Reproduce every line of the data below verbatim, keeping the original order, spelling, and punctuation.
——
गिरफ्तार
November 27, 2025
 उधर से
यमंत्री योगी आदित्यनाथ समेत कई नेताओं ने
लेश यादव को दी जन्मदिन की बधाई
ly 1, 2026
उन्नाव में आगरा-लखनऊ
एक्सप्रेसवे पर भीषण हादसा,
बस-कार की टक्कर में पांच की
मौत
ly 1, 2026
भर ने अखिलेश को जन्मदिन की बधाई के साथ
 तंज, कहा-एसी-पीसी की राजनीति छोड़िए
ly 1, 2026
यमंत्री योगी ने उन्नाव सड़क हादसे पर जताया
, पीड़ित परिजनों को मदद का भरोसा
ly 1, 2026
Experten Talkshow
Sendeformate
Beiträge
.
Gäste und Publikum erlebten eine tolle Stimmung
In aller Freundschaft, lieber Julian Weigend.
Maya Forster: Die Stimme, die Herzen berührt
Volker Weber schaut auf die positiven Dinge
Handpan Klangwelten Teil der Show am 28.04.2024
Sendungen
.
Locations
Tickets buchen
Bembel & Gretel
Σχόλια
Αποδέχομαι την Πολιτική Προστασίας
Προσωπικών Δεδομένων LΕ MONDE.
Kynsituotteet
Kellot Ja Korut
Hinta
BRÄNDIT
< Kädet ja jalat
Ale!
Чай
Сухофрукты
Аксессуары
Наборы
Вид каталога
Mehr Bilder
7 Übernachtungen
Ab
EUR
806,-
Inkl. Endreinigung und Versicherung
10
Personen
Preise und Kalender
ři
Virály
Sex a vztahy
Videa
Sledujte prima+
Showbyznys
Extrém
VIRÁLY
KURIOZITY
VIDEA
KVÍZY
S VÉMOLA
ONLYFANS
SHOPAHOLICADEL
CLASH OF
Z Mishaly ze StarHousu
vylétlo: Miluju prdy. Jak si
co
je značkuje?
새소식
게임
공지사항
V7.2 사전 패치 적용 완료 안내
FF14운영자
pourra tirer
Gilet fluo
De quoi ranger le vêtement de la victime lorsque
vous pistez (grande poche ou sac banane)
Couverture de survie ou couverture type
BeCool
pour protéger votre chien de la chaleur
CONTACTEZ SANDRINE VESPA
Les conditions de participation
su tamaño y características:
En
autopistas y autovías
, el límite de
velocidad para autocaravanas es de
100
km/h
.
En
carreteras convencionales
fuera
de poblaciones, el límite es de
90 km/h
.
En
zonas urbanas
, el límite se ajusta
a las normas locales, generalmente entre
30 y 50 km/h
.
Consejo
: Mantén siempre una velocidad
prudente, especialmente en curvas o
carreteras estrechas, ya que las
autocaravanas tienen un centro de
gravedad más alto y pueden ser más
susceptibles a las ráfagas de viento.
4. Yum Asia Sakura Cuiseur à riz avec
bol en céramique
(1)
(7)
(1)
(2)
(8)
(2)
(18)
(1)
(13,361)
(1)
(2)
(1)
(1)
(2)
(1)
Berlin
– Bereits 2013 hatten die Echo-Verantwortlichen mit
——
▸ **COMPLETED TASK**:
गिरफ्तार
November 27, 2025
 उधर से
यमंत्री योगी आदित्यनाथ समेत कई नेताओं ने
लेश यादव को दी जन्मदिन की बधाई
ly 1, 2026
उन्नाव में आगरा-लखनऊ
एक्सप्रेसवे पर भीषण हादसा,
बस-कार की टक्कर में पांच की
मौत
ly 1, 2026
भर ने अखिलेश को जन्मदिन की बधाई के साथ
 तंज, कहा-एसी-पीसी की राजनीति छोड़िए
ly 1, 2026
यमंत्री योगी ने उन्नाव सड़क हादसे पर जताया
, पीड़ित परिजनों को मदद का भरोसा
ly 1, 2026
Experten Talkshow
Sendeformate
Beiträge
.
Gäste und Publikum erlebten eine tolle Stimmung
In aller Freundschaft, lieber Julian Weigend.
Maya Forster: Die Stimme, die Herzen berührt
Volker Weber schaut auf die positiven Dinge
Handpan Klangwelten Teil der Show am 28.04.2024
Sendungen
.
Locations
Tickets buchen
Bembel & Gretel
Σχόλια
Αποδέχομαι την Πολιτική Προστασίας
Προσωπικών Δεδομένων LΕ MONDE.
Kynsituotteet
Kellot Ja Korut
Hinta
BRÄNDIT
< Kädet ja jalat
Ale!
Чай
Сухофрукты
Аксессуары
Наборы
Вид каталога
Mehr Bilder
7 Übernachtungen
Ab
EUR
806,-
Inkl. Endreinigung und Versicherung
10
Personen
Preise und Kalender
ři
Virály
Sex a vztahy
Videa
Sledujte prima+
Showbyznys
Extrém
VIRÁLY
KURIOZITY
VIDEA
KVÍZY
S VÉMOLA
ONLYFANS
SHOPAHOLICADEL
CLASH OF
Z Mishaly ze StarHousu
vylétlo: Miluju prdy. Jak si
co
je značkuje?
새소식
게임
공지사항
V7.2 사전 패치 적용 완료 안내
FF14운영자
pourra tirer
Gilet fluo
De quoi ranger le vêtement de la victime lorsque
vous pistez (grande poche ou sac banane)
Couverture de survie ou couverture type
BeCool
pour protéger votre chien de la chaleur
CONTACTEZ SANDRINE VESPA
Les conditions de participation
su tamaño y características:
En
autopistas y autovías
, el límite de
velocidad para autocaravanas es de
100
km/h
.
En
carreteras convencionales
fuera
de poblaciones, el límite es de
90 km/h
.
En
zonas urbanas
, el límite se ajusta
a las normas locales, generalmente entre
30 y 50 km/h
.
Consejo
: Mantén siempre una velocidad
prudente, especialmente en curvas o
carreteras estrechas, ya que las
autocaravanas tienen un centro de
gravedad más alto y pueden ser más
susceptibles a las ráfagas de viento.
4. Yum Asia Sakura Cuiseur à riz avec
bol en céramique
(1)
(7)
(1)
(2)
(8)
(2)
(18)
(1)
(13,361)
(1)
(2)
(1)
(1)
(2)
(1)
Berlin
– Bereits 2013 hatten die Echo-Verantwortlichen mit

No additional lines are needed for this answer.